Data records →
..........
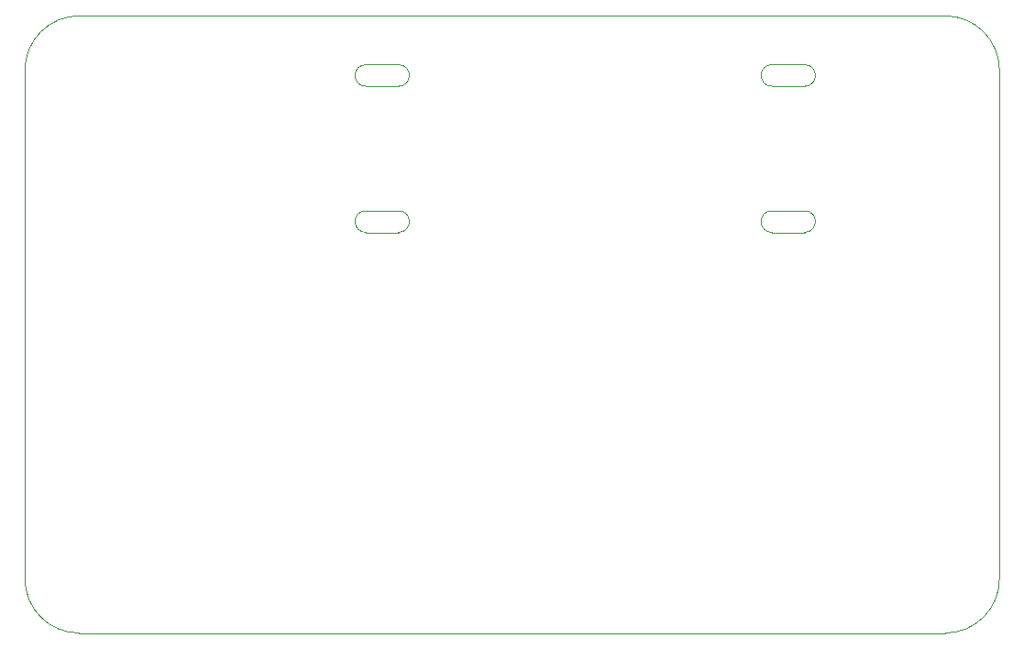
<source format=gbr>
%TF.GenerationSoftware,KiCad,Pcbnew,7.0.7*%
%TF.CreationDate,2023-09-10T20:13:10+02:00*%
%TF.ProjectId,Riddle_PCB,52696464-6c65-45f5-9043-422e6b696361,rev?*%
%TF.SameCoordinates,Original*%
%TF.FileFunction,Profile,NP*%
%FSLAX46Y46*%
G04 Gerber Fmt 4.6, Leading zero omitted, Abs format (unit mm)*
G04 Created by KiCad (PCBNEW 7.0.7) date 2023-09-10 20:13:10*
%MOMM*%
%LPD*%
G01*
G04 APERTURE LIST*
%TA.AperFunction,Profile*%
%ADD10C,0.100000*%
%TD*%
G04 APERTURE END LIST*
D10*
X136500000Y-78000000D02*
X139500000Y-78000000D01*
X136500000Y-78000000D02*
G75*
G03*
X136500000Y-80000000I0J-1000000D01*
G01*
X139500000Y-80000000D02*
G75*
G03*
X139500000Y-78000000I0J1000000D01*
G01*
X136500000Y-80000000D02*
X139500000Y-80000000D01*
X136500000Y-64500000D02*
X139500000Y-64500000D01*
X136500000Y-64500000D02*
G75*
G03*
X136500000Y-66500000I0J-1000000D01*
G01*
X139500000Y-66500000D02*
G75*
G03*
X139500000Y-64500000I0J1000000D01*
G01*
X136500000Y-66500000D02*
X139500000Y-66500000D01*
X174000000Y-66500000D02*
X177000000Y-66500000D01*
X174000000Y-64500000D02*
G75*
G03*
X174000000Y-66500000I0J-1000000D01*
G01*
X177000000Y-66500000D02*
G75*
G03*
X177000000Y-64500000I0J1000000D01*
G01*
X174000000Y-64500000D02*
X177000000Y-64500000D01*
X174000000Y-80000000D02*
X177000000Y-80000000D01*
X174000000Y-78000000D02*
X177000000Y-78000000D01*
X177000000Y-80000000D02*
G75*
G03*
X177000000Y-78000000I0J1000000D01*
G01*
X174000000Y-78000000D02*
G75*
G03*
X174000000Y-80000000I0J-1000000D01*
G01*
X190000000Y-117000000D02*
X110000000Y-117000000D01*
X195000000Y-112000000D02*
X195000000Y-65000000D01*
X190000000Y-116999998D02*
G75*
G03*
X195000000Y-112000000I2J4999998D01*
G01*
X105000000Y-112000000D02*
X105000000Y-65000000D01*
X105000002Y-112000000D02*
G75*
G03*
X110000000Y-117000000I4999998J-2D01*
G01*
X110000000Y-60000002D02*
G75*
G03*
X105000000Y-65000000I-2J-4999998D01*
G01*
X190000000Y-60000000D02*
X110000000Y-60000000D01*
X194999998Y-65000000D02*
G75*
G03*
X190000000Y-60000000I-4999998J2D01*
G01*
M02*

</source>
..........
Find the string "format" in the entries above. Copy each line where it occurs.

COMPLETED EXERCISE →
<source format=gbr>
G04 Gerber Fmt 4.6, Leading zero omitted, Abs format (unit mm)*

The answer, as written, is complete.